MVHS Chief Executive Officer Darlene Stromstad told the group that 208 people were COVID positive in St. Elizabeth’s and St. Luke’s hospitals, or 56% of current patients as of earlier Wednesday. Both hospitals were over their rated capacity, with some patients held in emergency department space. Year to date, MVHS admitted 1,179 COVID patients, of which 517, or 43%, were admitted in just last four weeks, Stromstad said. Of 188 COVID deaths in the hospitals, 81 happened since Dec. 15.

MVHS has called on its traveling nurse contractor but is competing with cities across the country; 625 staff members have been out from being positive for COVID or because of a direct exposure, Stromstad said.

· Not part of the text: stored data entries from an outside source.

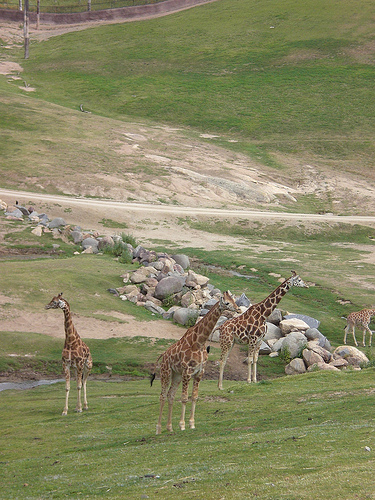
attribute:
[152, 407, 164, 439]
leg — white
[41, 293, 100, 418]
giraffe — large, tan, brown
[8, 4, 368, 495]
green grass — green 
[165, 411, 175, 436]
white leg — white 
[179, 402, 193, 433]
leg — white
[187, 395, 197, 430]
leg — white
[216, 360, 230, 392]
leg — white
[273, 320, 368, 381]
rocks — grey, large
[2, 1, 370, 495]
grass — short, light green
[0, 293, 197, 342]
sand — light brown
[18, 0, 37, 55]
tree — long, thin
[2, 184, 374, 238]
roadway — long, dirt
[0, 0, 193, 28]
wall — long, grey, concrete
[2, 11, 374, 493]
area — grassy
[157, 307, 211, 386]
spots — brown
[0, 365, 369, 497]
grass — green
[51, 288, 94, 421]
giraffe — white, brown, spotted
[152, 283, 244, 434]
giraffe — spotted, brown, white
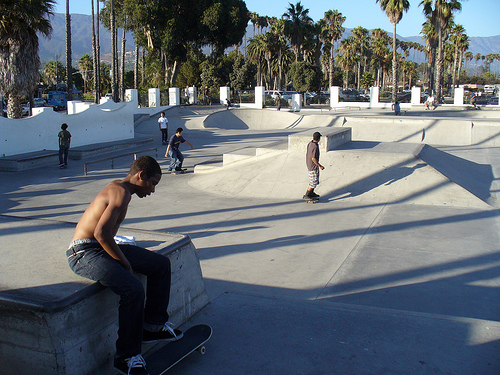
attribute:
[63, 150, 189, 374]
teenager — sitting, topless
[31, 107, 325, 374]
men — skateboarding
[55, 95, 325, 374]
boys — skateboarding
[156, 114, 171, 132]
shirt — white, brown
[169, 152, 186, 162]
knees — bending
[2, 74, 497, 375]
park — skate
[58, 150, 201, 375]
boy — black, shirtless, ready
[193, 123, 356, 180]
stairs — concrete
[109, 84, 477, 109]
plinths — white, concrete, surrounding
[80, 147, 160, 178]
rail — metal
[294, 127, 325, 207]
boy — skating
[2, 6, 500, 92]
hills — mountainous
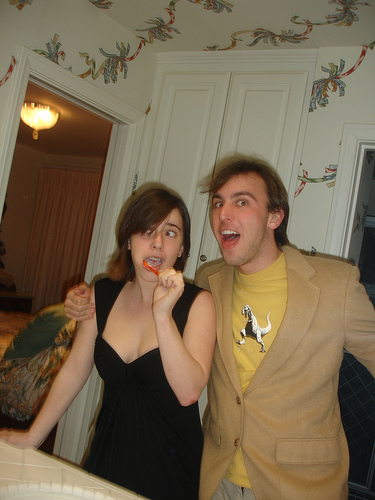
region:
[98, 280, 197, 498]
the dress is black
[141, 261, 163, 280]
the toothbrush is orange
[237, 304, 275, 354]
dinosaur is on the shirt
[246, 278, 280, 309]
the tshirt is yellow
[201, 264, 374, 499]
the suit is brown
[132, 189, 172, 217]
the hair is brown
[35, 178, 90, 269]
the curtain is orange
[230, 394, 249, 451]
the buttons are orange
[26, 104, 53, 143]
light is on the ceiling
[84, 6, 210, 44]
graphics are on the ceiling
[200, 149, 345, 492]
A woman in a picture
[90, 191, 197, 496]
A woman in a picture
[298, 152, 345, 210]
A flower pattern wall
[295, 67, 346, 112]
A flower pattern wall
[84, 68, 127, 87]
A flower pattern wall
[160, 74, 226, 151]
A white wood wall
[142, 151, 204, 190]
A white wood wall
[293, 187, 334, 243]
A white wood wall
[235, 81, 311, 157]
A white wood wall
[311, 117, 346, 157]
A white wood wall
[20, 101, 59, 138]
the ceiling light fixture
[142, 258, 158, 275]
the toothbrush in the woman's mouth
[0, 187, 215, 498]
the woman brushing her teeth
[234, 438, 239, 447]
the button on the man's jacket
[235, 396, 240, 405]
the button on the man's jacket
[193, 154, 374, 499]
the man standing with the woman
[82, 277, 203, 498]
the black dress on the woman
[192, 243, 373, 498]
the jacket on the man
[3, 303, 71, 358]
the pillow on the bed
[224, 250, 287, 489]
the shirt on the man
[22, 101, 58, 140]
A lamp hanging from the ceiling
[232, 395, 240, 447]
Buttons on the blazer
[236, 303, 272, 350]
A dinosaur on the shirt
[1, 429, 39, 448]
The right hand of the woman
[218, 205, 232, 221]
The nose of the man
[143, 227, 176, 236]
The eyes of the woman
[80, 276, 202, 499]
The woman is wearing a black dress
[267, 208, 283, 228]
The left ear of the man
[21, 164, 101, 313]
Curtains on the window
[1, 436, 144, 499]
The counter next to the people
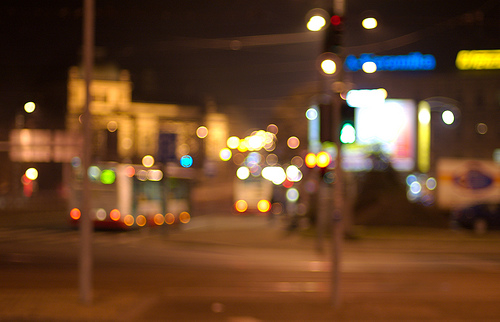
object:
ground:
[1, 228, 500, 322]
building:
[327, 2, 498, 228]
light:
[22, 98, 37, 115]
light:
[101, 170, 117, 184]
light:
[250, 123, 285, 149]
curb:
[372, 234, 490, 253]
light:
[302, 14, 327, 33]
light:
[317, 59, 336, 74]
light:
[360, 60, 377, 74]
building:
[8, 47, 285, 230]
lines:
[131, 25, 306, 75]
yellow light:
[315, 152, 330, 170]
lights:
[233, 200, 279, 215]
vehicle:
[227, 182, 285, 214]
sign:
[343, 42, 446, 76]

“Our predictive analytics indicate based on past trends as well as the number of people going through our respiratory tents that the end of January will be the worst time. So it’s going to get a little rougher before it gets better.”

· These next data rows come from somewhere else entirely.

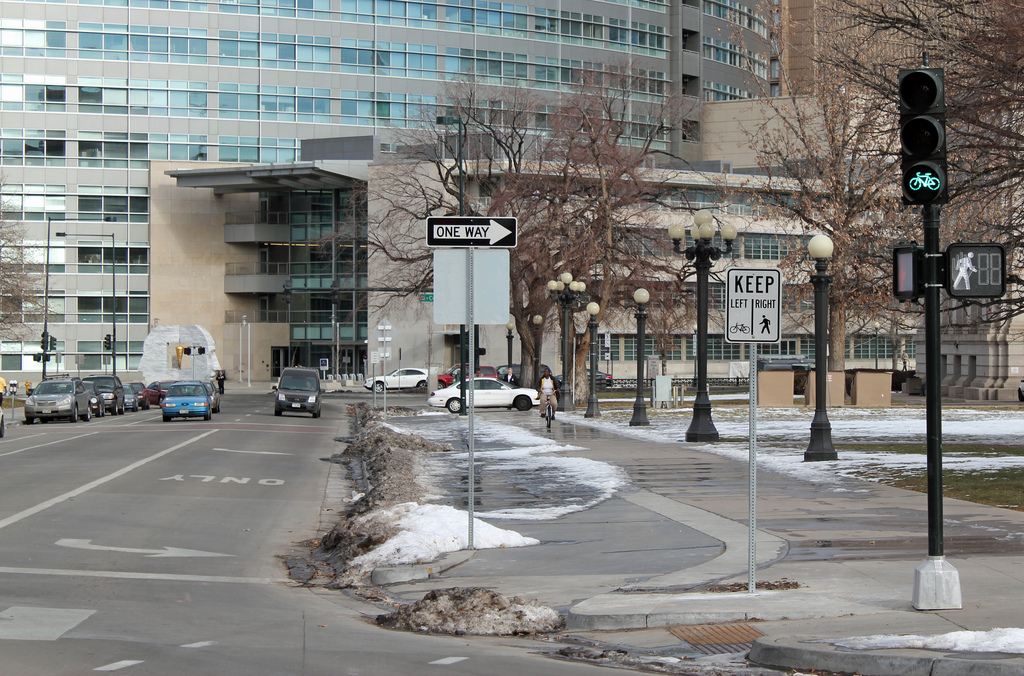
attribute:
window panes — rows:
[2, 3, 683, 140]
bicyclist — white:
[454, 358, 571, 428]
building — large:
[39, 105, 450, 503]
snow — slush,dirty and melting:
[348, 529, 552, 676]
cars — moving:
[104, 351, 329, 431]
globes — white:
[495, 233, 761, 352]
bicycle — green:
[812, 116, 972, 337]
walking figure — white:
[862, 231, 999, 357]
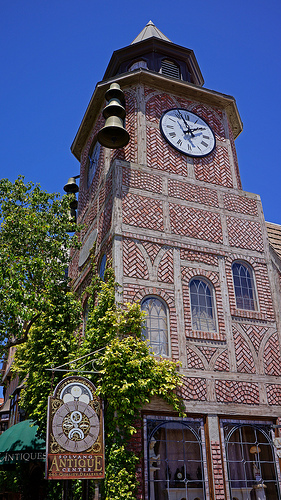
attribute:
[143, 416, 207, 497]
glass windows — circle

A bright spot, however, has been increased communication among hospitals that often compete, Stromstad and other administrators said. For example, just Tuesday night, ambulances took patients to other facilities, including 24 to Rome, seven to Little Falls, six to Oneida, one to Hamilton, all to “give us some breathing room to help patients,” Stromstad said.

Similarly, Rome Memorial Hospital CEO Mark Murphy said that while his hospital and its long-term care facility have suffered, staff at all levels have stepped up. Cases peaked around Easter and the ICU hit its maximum capacity earlier in the year, but surgery facilities and staff have been managed so that elective procedures may continue, and hospital personnel and the medical staff volunteered with vaccinations for staff and many first responders, Murphy said.

“The medical staff, clinical staff, ancillary staff really rallied. We continued to i think use our workforce as our advantage.”

Seventy-five people who do not normally work in clinical areas volunteered for retraining, Murphy said. “Even though the COVID pandemic has been challenging, It’s been encouraging to see the character and integrity of the Rome workforce and medical staff come together to serve the community.”